==== MATERIAL FOR THE TASK ====

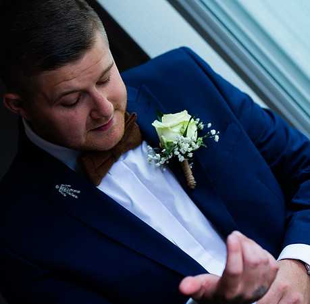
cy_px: 122
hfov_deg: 13.7
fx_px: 1292
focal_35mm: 129
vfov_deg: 13.4
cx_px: 95
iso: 100
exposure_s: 1/250
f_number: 2.5
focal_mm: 85
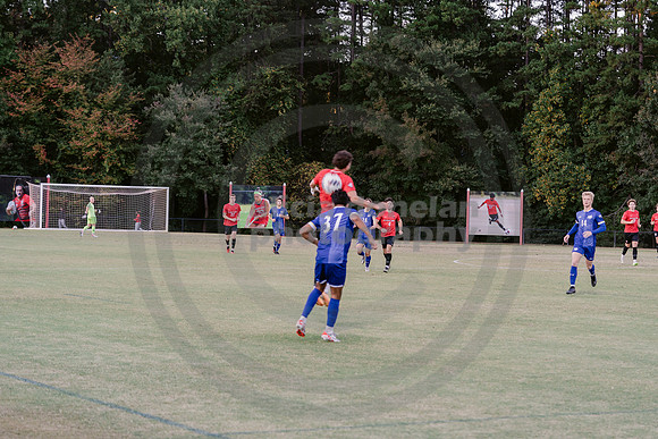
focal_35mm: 90
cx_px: 329
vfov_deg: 15.2
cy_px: 220
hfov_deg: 22.6
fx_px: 1645
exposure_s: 1/200
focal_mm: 90
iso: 640
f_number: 4.5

====

INSTRUCTIONS TO FOLLOW.
Pick up at the line containing "fx_px: 1292" and copy each line exactly until the data ends, including that last line; copy no pictures.

RESPONSE.
fx_px: 1292
focal_35mm: 129
vfov_deg: 13.4
cx_px: 95
iso: 100
exposure_s: 1/250
f_number: 2.5
focal_mm: 85
focal_35mm: 90
cx_px: 329
vfov_deg: 15.2
cy_px: 220
hfov_deg: 22.6
fx_px: 1645
exposure_s: 1/200
focal_mm: 90
iso: 640
f_number: 4.5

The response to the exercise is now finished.